Tsunamis haunted my childhood, for some strange reason. And while I know that they are a modern menace, too, I feel like I would know exactly what to do if I were to see a giant wave cresting toward me. Another menace was “the man in the van” holding a box of candy or chocolates out to me.
YES. Tidal waves. For which I think the only cure is: get away as quick as ever you can. Also: hold on to a palm tree (courtesy of Hawaii, by James Michener).
Which makes me wonder: were tornadoes a forties thing?
So funny I turned out tv on and it was on Disney. Some show was on and they were talking about zombies! Cracked me up. It was some crazy discussion about zombies. Love your blog!
Grasshopper swarms, from the Little House books. Terrifying. I think the only solution is to get lots of chickens and move away, fast.

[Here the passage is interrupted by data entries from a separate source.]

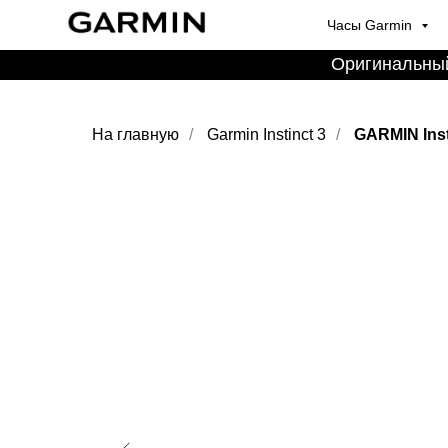
Часы Garmin
Оригинальный
На главную
/
Garmin Instinct 3
/
GARMIN Inst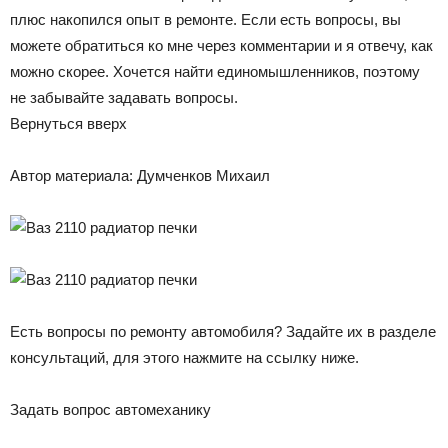
плюс накопился опыт в ремонте. Если есть вопросы, вы
можете обратиться ко мне через комментарии и я отвечу, как
можно скорее. Хочется найти единомышленников, поэтому
не забывайте задавать вопросы.
Вернуться вверх
Автор материала: Думченков Михаил
Есть вопросы по ремонту автомобиля? Задайте их в разделе
консультаций, для этого нажмите на ссылку ниже.
Задать вопрос автомеханику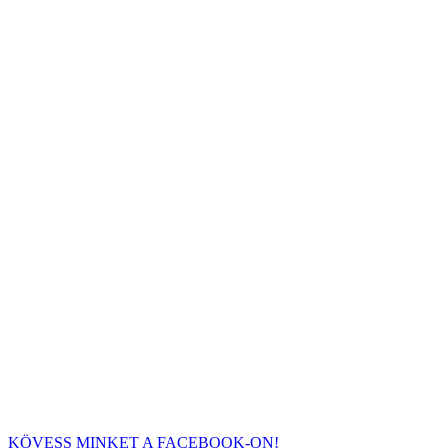
KÖVESS MINKET A FACEBOOK-ON!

It was quicksand for me, too. In fact, once as a kid I was out exploring with my dad and little brother in a patch of woods near our suburban home (a patch which is now, sadly, part of a hotel/conference complex, but never mind that now) and I was walking along a log that was laid across a brook, and slipped and fell. I immediately grabbed onto the log and started kicking and kicking for dear life, raising up a tremendous splash [note: the brook was maybe all of 18 inches deep, if that]. Eventually I inched my way back to shore, and my dad asked, mystified, “What was all that kicking about?”
“In case there was quicksand!” I said. I was amazed he’d even had to ask. It was so obvious to me what the danger would be in that situation.
Careful, Els! You kicked—never struggle in quicksand! THAT’S HOW THEY GET YOU. That’s quicksand’s ironic streak, the more you struggle to live, the more surely it will destroy you.
Oh! The quicksand, YES. I was terrified of accidentally stepping in it during any sort of exploring of a new park in suburban Minneapolis. Where, of course, there is quicksand at every turn. Was it Gulligan’s Island that is responsible for this? Just sit right back and you’ll hear a tale…of quicksand! EEEK!
Tornadoes!! (In New Jersey). Also: getting hit by lightning. Rubber was supposed to protect you, which is why we spent thunderstorms on the couch, surrounded by every sneaker in the house.